The Duke of Cambridge visited Kuwait and Oman - His Royal Highness’s first official visit to both countries. Throughout the visit, The Duke’s programme paid tribute to the historic ties Britain shares with Kuwait and Oman, and highlighted strong links and cooperation in many areas, including education, the environment, and defence.
From the modern capitals of Kuwait City and Muscat, to the vast Kuwaiti deserts and stunning wadis in the Omani mountains, the visit took in both countries’ unique cultures, their beautiful landscapes, and diverse communities.

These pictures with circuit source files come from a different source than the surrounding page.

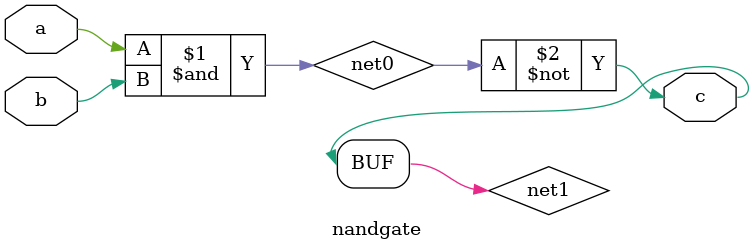
<source format=sv>
module nandgate(
  input logic a, // ri lint_check_waive MIN_NAME_LEN
  input logic b, // ri lint_check_waive MIN_NAME_LEN
  output logic c // ri lint_check_waive MIN_NAME_LEN
  );
  // BEGIN: local net declarations
  logic net1;
  logic net0;
  // END: local net declarations
  assign c = net1;
  not not_1 (net1, net0);
  and and_0 (net0, a, b);
endmodule: nandgate

</source>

On the first day of his official visit to Kuwait, The Duke of Cambridge learned more about Kuwait’s ambitious plans to protect its natural environment from human and environmental challenges, and learned how the country is engaging and educating young Kuwaitis in innovative ways across a range of areas, from space exploration and robotics to natural history and human biology.
At the Jahra Nature Reserve The Duke joined scientists on the reserve’s salt marshes, reed beds and sandy sabkha flats for activities studying the wetlands’ wildlife, before visiting the Sheikh Abdullah Al Salem Cultural Centre to see how they are engaging young Kuwaitis in innovative ways across a range of areas, from space exploration and robotics to natural history and human biology.
At the Bayan Palace, The Duke of Cambridge attended an official meeting with His Highness Sheikh Sabah Al-Ahmad Al-Jaber Al-Sabah.
In a traditional Kuwaiti tent in the desert outside of Kuwait City, The Duke of Cambridge joined young Kuwaitis later in the evening for a special event to experience what makes rural Kuwaiti culture so unique.
At Exercise Desert Warrior, The Duke of Cambridge joined UK and Kuwaiti troops for the bi-annual training exercise, which saw a company of UK troops train alongside Kuwaiti forces and share expertise. The Duke later travelled to Oman.
In Musandam The Duke of Cambridge learned more about the Royal Navy of Oman’s responsibilities monitoring maritime traffic passing through the Strait of Hormuz.
The Duke was then formally welcomed to the country in Muscat.
On the second day of his visit to the country, The Duke joined a group of local fishermen alongside traditional fishing skiffs on the beach to hear about how they fish, the challenges to sustainability, and actions being taken to conserve Oman’s marine environment.
The Duke also spent time with Omani scientists collaborating with Cefas to learn more about how the UK is supporting Oman aquaculture and fisheries to become more sustainable, particularly in the face of climate change.
The Duke received a spectacular musical welcome near Wadi al Arbaeen in the mountain village of Suwaih.
Later that evening The Duke of Cambridge finished his visit to the country with an audience with His Majesty The Sultan of Oman.